** WORK TO COMPLETE **
All lines after the one containing "opere d'arte esposte", together with that line itself, should be written out exactly, down to the last line of the entries below.

Saved entries
○ ○ ○ ○

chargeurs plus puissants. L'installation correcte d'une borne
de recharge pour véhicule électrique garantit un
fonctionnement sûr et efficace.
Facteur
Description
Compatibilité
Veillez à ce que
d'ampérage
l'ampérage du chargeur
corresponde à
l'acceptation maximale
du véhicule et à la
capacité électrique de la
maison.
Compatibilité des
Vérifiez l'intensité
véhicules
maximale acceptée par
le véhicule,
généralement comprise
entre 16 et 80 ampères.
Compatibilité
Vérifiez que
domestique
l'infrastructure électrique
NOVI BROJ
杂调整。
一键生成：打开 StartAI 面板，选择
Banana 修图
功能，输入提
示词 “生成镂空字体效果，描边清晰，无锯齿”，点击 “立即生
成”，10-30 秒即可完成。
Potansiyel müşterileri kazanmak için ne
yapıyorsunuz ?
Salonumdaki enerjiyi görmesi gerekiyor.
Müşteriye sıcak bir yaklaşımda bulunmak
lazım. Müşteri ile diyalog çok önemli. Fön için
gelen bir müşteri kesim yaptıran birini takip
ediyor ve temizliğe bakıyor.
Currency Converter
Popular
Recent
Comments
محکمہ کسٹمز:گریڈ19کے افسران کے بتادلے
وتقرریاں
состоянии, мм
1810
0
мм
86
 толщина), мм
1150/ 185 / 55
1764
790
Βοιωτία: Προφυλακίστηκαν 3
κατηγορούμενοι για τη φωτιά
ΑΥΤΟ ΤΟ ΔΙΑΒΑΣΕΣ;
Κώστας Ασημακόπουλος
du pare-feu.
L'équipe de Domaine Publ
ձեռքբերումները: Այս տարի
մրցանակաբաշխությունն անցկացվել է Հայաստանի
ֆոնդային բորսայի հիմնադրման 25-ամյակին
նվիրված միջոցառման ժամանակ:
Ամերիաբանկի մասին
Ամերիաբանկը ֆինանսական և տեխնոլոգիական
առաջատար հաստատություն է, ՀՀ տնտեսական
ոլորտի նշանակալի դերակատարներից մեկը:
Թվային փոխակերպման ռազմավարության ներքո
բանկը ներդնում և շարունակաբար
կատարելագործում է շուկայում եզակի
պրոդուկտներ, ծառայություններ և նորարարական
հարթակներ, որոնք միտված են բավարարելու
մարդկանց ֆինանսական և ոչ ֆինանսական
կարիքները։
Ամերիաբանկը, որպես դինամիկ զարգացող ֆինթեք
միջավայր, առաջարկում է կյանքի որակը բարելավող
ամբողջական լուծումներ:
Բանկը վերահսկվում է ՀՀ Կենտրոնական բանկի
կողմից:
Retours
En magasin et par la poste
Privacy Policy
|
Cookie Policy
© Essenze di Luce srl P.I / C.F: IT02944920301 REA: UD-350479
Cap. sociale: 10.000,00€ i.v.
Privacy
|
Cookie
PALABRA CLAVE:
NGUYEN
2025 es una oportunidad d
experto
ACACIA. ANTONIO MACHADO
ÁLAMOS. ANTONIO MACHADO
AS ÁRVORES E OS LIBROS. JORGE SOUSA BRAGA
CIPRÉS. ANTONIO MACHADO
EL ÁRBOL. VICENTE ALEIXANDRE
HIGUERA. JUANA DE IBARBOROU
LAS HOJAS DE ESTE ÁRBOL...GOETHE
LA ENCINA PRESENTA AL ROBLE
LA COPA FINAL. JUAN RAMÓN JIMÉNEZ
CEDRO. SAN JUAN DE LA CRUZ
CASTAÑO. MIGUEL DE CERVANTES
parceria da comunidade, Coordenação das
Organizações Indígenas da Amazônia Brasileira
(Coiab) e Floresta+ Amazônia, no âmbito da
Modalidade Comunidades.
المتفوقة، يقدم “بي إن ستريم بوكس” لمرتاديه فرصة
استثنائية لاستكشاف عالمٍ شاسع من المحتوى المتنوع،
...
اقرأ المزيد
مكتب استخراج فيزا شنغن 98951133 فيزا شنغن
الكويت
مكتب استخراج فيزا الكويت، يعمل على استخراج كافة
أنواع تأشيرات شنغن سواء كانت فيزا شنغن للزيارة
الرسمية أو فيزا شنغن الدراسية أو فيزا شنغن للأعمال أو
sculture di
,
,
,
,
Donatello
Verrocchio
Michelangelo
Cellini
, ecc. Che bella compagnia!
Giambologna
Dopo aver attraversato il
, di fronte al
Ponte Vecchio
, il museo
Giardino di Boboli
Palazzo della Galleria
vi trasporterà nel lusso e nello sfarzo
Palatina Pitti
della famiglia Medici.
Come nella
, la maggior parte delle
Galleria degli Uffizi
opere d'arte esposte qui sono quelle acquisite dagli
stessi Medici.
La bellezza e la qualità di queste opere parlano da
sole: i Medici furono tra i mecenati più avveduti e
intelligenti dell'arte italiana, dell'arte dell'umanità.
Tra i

○ ○ ○ ○

** EXPECTED ANSWER **
opere d'arte esposte qui sono quelle acquisite dagli
stessi Medici.
La bellezza e la qualità di queste opere parlano da
sole: i Medici furono tra i mecenati più avveduti e
intelligenti dell'arte italiana, dell'arte dell'umanità.
Tra i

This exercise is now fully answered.